Magoulas G D, Vrahatis M N, Androulakis G S
Department of Informatics, University of Athens, GR-157.71, Athens, Greece.
Neural Comput. 1999 Oct 1;11(7):1769-96. doi: 10.1162/089976699300016223.
This article focuses on gradient-based backpropagation algorithms that use either a common adaptive learning rate for all weights or an individual adaptive learning rate for each weight and apply the Goldstein/Armijo line search. The learning-rate adaptation is based on descent techniques and estimates of the local Lipschitz constant that are obtained without additional error function and gradient evaluations. The proposed algorithms improve the backpropagation training in terms of both convergence rate and convergence characteristics, such as stable learning and robustness to oscillations.
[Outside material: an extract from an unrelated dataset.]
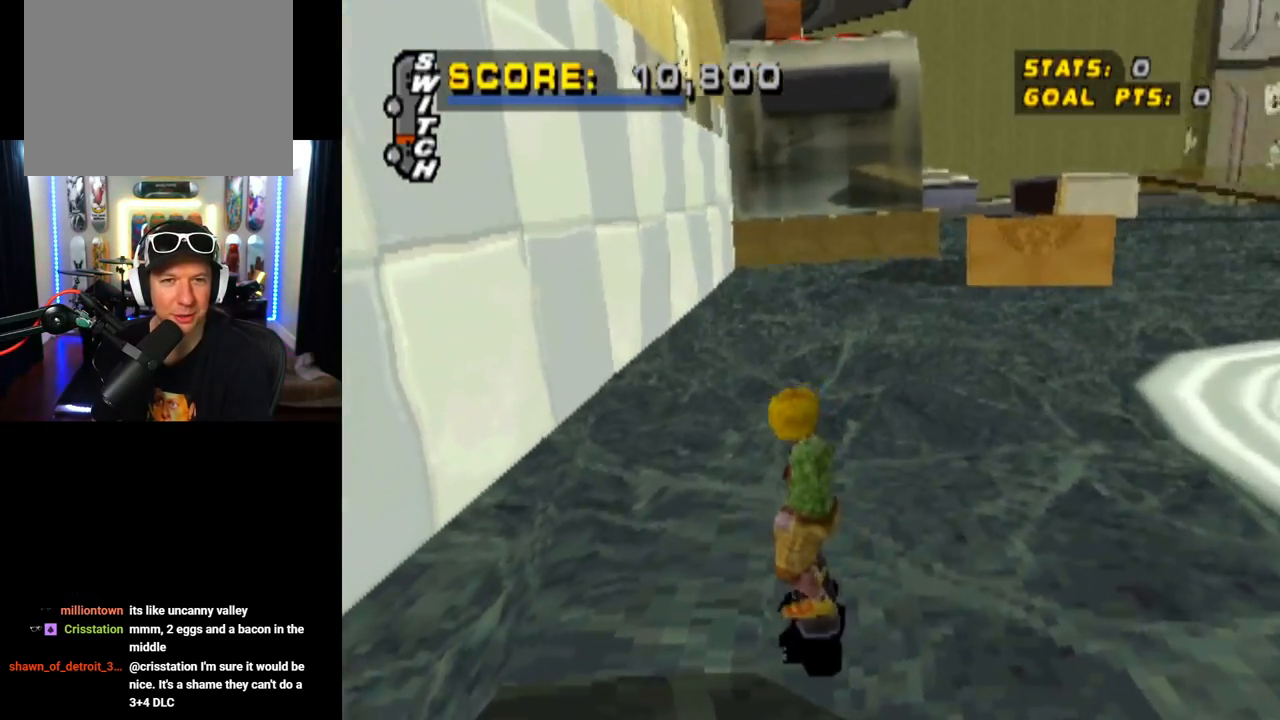
{"buttons": ["CROSS"], "left_stick": "center", "right_stick": "center", "events": [[266, "DPAD_RIGHT", "down"], [433, "DPAD_RIGHT", "up"]]}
Simulations are conducted to compare and evaluate the convergence behavior of these gradient-based training algorithms with several popular training methods.
本文聚焦于基于梯度的反向传播算法,这些算法要么对所有权重使用通用的自适应学习率,要么对每个权重使用单独的自适应学习率,并应用戈德斯坦/阿米霍线搜索。学习率自适应基于下降技术以及在不进行额外误差函数和梯度评估的情况下获得的局部利普希茨常数估计。所提出的算法在收敛速度和收敛特性方面(如稳定学习和对振荡的鲁棒性)改进了反向传播训练。进行了仿真,以比较和评估这些基于梯度的训练算法与几种流行训练方法的收敛行为。